San Marcos Public Financing Authority, CA 2014A Bond Rating Raised To #AA-# From #A-# On Updated Criteria

Stocks and Financial Services Press Releases Wednesday May 16, 2018 10:24
SAN FRANCISCO--16 May--S&P Global Ratings

SAN FRANCISCO (S&P Global Ratings) May 15, 2018--S&P Global Ratings raised its long-term rating and underlying rating (SPUR) to 'AA-' from 'A-' on the San Marcos Public Financing Authority, Calif.'s series 2014A special tax revenue refunding bonds outstanding. The outlook is stable.

"The rating action reflects the application of our updated methodology for assessing special assessment, 'Special Assessment Debt'," said S&P Global Ratings credit analyst Brian Phuvan. The criteria were published on April 2, 2018, on RatingsDirect.

The authority bonds are secured by authority revenue, which consists of Mello-Roos special taxes levied on San Marcos Community Facilities District (CFD) No. 91-01 and 17 separate improvement areas, or IAs (A1, A2, B1, B2, C1, D1, F2/V2, G3, H1A, H1B, J, M, N1, N2, R1, R2, and V1A), in San Marcos CFD No. 99-1.

Additional security is provided by a debt service reserve fund held at the authority level.
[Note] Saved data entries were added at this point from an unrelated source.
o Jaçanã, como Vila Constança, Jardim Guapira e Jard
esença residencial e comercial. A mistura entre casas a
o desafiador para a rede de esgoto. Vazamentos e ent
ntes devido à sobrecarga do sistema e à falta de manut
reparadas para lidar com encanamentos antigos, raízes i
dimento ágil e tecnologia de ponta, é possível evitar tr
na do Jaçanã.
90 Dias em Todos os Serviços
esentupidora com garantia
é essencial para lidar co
There is partial cross-collateralization at the authority level from the authority's debt service reserve. The bonds' debt service reserve is funded 50% by cash and 50% by a surety policy (Assured Guaranty Municipal Corp.) at a level equal to the least of the standard three-prong test of 100% of maximum annual debt service (MADS), 125% of average annual debt service, or 10% of original bond proceeds, for each portion. The authority and local liens are closed, except for refunding purposes.

The CFDs are in northern San Diego County, about 35 miles northeast of San Diego City and 100 miles southeast of Los Angeles. San Marcos serves an estimated population of 95,000.